AVC: This kind of piano blues especially can be pretty taxing on the voice. Did you do anything special to prepare for it?
CL: Oh! Well, I had lost my voice from speaking. I don’t know how to speak. In fact, my voice coach was here for most of the interviews I’ve been doing, telling me “Shoulders back, sit up, remember to breathe.” I just keep talking until I stop breathing. I have too much talk and not enough breath. So I had this problem of learning how to talk, and when the sound came back, oh God! [Laughs.] I actually find singing the blues easier. It feels more natural. I think all my previous music—the rock stuff, the pop stuff, the dance stuff—that stuff is harder for me. It’s like you’re singing a trumpet line. It’s a very high tone, so you sound like a trumpet. But the blues is more of a low, loping tone. The blues is all inside. It’s inside shit. You can really follow along with the rhythm, and that’s different from what I’ve done for most of my career, which has been more about melody. You’re used to singing on the two and the four, but this is all on the one. The one and the three. You know what I’m talking about? The foot? So you start working with this, and with Jamaican rhythms, and—well, I’ll put it this way: British people don’t just drive on the left side of the road. They sing on the left side of the voice. They sink right into it. It’s a whole different vibe.
AVC: You’ve been involved in a lot of creative fields. Aside from singing, writing music, acting, and writing, you’ve done fashion design and production work, and you’re politically active. Do you have trouble deciding what you want to do next?
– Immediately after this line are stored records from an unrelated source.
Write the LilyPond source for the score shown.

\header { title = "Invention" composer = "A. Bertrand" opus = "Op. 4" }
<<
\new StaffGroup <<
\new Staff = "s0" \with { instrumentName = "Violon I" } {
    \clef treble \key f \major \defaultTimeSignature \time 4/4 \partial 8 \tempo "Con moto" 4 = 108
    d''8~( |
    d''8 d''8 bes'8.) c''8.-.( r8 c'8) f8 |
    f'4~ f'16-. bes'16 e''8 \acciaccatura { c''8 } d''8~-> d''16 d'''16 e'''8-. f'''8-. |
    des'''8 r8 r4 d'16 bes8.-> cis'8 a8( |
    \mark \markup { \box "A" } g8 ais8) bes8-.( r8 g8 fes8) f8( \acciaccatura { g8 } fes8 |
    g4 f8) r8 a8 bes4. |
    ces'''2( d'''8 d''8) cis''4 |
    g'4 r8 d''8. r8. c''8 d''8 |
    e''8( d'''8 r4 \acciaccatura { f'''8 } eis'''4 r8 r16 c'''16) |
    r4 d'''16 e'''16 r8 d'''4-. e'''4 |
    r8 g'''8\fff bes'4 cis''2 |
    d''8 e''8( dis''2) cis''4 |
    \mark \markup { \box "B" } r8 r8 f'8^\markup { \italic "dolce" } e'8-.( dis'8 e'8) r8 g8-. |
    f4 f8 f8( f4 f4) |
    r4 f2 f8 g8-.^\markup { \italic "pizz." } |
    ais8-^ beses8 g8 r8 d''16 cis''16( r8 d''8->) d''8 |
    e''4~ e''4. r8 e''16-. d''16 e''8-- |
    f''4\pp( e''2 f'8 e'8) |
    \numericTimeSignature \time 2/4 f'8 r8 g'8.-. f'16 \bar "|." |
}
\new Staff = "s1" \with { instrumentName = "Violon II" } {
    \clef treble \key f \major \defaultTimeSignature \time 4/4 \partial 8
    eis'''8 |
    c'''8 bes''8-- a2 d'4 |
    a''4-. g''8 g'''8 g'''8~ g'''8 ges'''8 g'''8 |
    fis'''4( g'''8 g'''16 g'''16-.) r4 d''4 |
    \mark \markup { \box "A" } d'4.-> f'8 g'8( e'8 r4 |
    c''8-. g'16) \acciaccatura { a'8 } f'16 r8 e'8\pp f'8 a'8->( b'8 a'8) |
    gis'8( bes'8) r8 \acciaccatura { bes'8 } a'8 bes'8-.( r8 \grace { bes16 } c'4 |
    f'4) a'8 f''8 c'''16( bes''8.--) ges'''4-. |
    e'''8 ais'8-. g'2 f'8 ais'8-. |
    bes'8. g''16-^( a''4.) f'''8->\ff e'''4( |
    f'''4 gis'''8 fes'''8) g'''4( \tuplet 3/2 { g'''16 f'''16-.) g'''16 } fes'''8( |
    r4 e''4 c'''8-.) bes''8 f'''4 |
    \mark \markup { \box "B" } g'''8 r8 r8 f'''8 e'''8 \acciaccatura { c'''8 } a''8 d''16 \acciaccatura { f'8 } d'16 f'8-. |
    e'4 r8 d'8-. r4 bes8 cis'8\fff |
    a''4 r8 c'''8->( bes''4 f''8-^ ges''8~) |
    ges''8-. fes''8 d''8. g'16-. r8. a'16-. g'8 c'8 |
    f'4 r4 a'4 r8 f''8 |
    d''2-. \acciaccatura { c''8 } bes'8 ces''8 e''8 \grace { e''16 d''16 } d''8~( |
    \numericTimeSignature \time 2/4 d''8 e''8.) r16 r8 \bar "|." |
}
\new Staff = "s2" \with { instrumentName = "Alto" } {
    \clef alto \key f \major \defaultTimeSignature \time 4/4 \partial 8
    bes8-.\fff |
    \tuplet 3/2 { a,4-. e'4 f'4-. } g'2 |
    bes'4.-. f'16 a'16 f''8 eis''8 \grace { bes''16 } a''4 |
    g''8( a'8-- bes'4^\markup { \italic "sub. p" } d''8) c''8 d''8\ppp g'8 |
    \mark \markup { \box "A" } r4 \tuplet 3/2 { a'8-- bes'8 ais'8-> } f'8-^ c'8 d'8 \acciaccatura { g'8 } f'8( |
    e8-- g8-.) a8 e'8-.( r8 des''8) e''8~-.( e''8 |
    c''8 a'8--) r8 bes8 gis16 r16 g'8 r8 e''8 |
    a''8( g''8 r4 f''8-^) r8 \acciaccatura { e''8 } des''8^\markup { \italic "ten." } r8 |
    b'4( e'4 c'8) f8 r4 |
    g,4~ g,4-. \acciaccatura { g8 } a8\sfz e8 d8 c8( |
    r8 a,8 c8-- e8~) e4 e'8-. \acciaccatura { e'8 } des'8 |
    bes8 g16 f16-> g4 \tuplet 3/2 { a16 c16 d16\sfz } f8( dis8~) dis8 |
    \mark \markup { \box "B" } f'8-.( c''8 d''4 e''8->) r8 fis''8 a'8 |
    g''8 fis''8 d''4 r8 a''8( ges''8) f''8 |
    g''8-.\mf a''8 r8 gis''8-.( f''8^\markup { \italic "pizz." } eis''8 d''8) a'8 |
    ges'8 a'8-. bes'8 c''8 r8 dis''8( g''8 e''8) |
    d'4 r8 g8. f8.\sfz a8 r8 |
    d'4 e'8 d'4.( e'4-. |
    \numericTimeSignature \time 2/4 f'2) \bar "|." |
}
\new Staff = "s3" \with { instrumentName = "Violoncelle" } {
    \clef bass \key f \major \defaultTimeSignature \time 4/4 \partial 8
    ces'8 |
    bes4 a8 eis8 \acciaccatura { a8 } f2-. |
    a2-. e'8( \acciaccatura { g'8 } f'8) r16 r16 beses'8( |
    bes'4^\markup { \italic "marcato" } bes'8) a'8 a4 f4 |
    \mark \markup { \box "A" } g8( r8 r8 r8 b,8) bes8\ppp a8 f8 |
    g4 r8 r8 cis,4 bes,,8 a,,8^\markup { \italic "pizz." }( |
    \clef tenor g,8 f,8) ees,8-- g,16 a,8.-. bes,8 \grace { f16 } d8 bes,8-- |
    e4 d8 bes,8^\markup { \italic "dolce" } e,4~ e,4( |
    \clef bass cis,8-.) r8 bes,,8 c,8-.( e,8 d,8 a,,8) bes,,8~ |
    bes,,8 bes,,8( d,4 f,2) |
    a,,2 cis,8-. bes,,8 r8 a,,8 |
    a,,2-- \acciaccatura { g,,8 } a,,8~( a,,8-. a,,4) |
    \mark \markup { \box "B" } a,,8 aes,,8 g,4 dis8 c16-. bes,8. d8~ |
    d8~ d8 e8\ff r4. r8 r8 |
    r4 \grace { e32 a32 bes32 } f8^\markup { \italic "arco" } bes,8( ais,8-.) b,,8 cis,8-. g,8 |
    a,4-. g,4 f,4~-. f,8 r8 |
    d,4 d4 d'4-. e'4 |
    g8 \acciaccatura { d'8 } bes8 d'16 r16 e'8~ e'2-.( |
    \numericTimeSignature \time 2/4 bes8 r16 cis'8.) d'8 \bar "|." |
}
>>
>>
CL: Well, you know, writing my autobiography. I’m writing it with someone. I’m not doing that on my own. I do have a lot of difficulty figuring out what I want to be working on, but what’s the alternative? To be one of those people who has a million things they want to do, and then never does any of them? And then where will you be? You wind up finding out that you’re old, and you never did anything. Which would you rather be, one of those people who’s like, “Uh, I can’t decide, just forget it,” or the other kind? I want to do everything that comes to me. I want to take advantage of the possibilities that are out there. I don’t want to be one of those woulda-coulda-shoulda people. Is it hard to manage all the things I want to do? Do I have to make sure I make time for my kid and my family? Damn straight I do. But if I want to get somewhere, I’m gonna get there. I might fall asleep in my chair on the way there, but I’m gonna be there. Because what else are you gonna do? Catch up with everything after you’re dead?